Y las oportunidades económicas son enormes. Un estudio reciente de la consultora financiera Analysis Group, encomendado por Meta, estimó que la economía del metaverso en América Latina podría ser de 320.000 millones de dólares en una década. Y Bloomberg Intelligence señaló que la economía global del metaverso llegaría a los 800.000 millones de dólares en el 2024.

Una industria de ese tamaño podría ser una usina de empleos. Empleos que no se limitarían a Silicon Valley. La economía del metaverso no solo impactará a las industrias que crearán su infraestructura, incluyendo hardware, software, sistemas de pago y proveedores de banda ancha, sino también a sectores como el e-commerce, la educación, el gaming y otros de bienes y servicios.

Todo esto puede sonar descabellado cuando sabemos que hoy muchas personas ni siquiera pueden pagar un simple plan de datos. Por supuesto, todo lo que dependa de un hardware tendrá un costo y todo lo que tenga un costo será menos accesible, en ciertos casos incluso prohibitivo, para personas de bajos ingresos. Habrán puntos de entrada de bajo precio para el metaverso, como los dispositivos móviles, pero será inevitable tener que pagar por los visores de realidad virtual. Estamos decididos a hacer que nuestros visores sean lo más accesibles posible, como parte de los esfuerzos de Meta por considerar activamente la diversidad, la equidad y la inclusión durante la construcción del metaverso.
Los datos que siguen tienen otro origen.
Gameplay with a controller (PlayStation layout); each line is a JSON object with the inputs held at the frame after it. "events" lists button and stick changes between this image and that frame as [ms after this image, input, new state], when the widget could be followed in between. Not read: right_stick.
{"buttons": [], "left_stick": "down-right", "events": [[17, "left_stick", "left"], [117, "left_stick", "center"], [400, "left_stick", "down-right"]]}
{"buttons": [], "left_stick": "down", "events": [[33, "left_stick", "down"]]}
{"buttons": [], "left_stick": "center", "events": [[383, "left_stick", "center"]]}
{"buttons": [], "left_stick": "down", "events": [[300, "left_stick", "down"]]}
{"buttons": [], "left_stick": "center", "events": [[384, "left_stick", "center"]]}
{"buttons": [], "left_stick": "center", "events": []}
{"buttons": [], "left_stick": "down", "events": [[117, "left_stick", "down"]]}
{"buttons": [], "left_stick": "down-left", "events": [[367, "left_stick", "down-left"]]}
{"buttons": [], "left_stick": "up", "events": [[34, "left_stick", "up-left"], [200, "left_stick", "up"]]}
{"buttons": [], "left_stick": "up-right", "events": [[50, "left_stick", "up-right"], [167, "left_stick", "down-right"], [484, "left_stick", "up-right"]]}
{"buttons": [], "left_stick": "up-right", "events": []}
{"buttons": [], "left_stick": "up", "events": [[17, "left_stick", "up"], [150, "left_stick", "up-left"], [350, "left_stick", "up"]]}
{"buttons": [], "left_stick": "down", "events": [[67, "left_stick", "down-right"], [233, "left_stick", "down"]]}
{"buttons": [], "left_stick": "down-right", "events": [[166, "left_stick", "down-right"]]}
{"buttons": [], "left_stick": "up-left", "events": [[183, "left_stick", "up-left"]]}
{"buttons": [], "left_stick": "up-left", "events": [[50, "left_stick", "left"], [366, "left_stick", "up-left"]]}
Desarrollar el metaverso requerirá del apoyo de compañías grandes y pequeñas, de la sociedad civil y del sector público, de Pedro, de Tomás, y de millones de creadores alrededor del mundo. Para colaborar con este objetivo, Meta está trabajando junto con la Organización de los Estados Americanos para ofrecer entrenamientos y desarrollar las habilidades de estudiantes, creadores y dueños de pequeños negocios en español y en portugués. En el área de educación, nos aliamos también con la plataforma de educación en línea Platzi y la universidad de artes visuales mexicana, CENTRO. En los últimos seis meses, estos programas han entregado más de 13.000 cursos de capacitación.

Estamos en una etapa inicial y crucial para el desarrollo de estas tecnologías. Muchos de estos productos serán una realidad en 10 o 15 años. Mientras se construyen, el tiempo está a nuestro favor para establecer reglas y protecciones adecuadas para maximizar su potencial, generar bienestar y minimizar daños potenciales. Y debe hacerse de forma abierta y colaborativa entre el sector privado, legisladores, sociedad civil, académicos y usuarios.

Por esta razón también nos aliamos con diversas organizaciones latinoamericanas, como Safernet, en Brasil; C-Minds Eon Resilience Lab, en México; y Fundación Universidad de San Andrés, en Argentina. Todas ellas a través de nuestro Fondo global para el desarrollo de programas e investigaciones sobre realidad extendida (XR), que dispone de 50 millones de dólares. Estas colaboraciones son parte de un esfuerzo para consultar de forma oportuna y constante a expertos independientes, académicos y sociedad civil en aquellas áreas que requieren un abordaje fundacional para asegurar que estas tecnologías son desarrolladas responsablemente.

El metaverso traerá un gran potencial de progreso social y económico en el mundo y en América Latina. También, representará riesgos y retos, muchos de los cuales se pueden anticipar. Nuestra esperanza es que hayamos aprendido las lecciones que nos dejaron los avances tecnológicos previos, y que las reglas, estándares y normas que gobiernen el metaverso puedan ser perfeccionadas en tándem junto con las propias tecnologías que lo constituirán.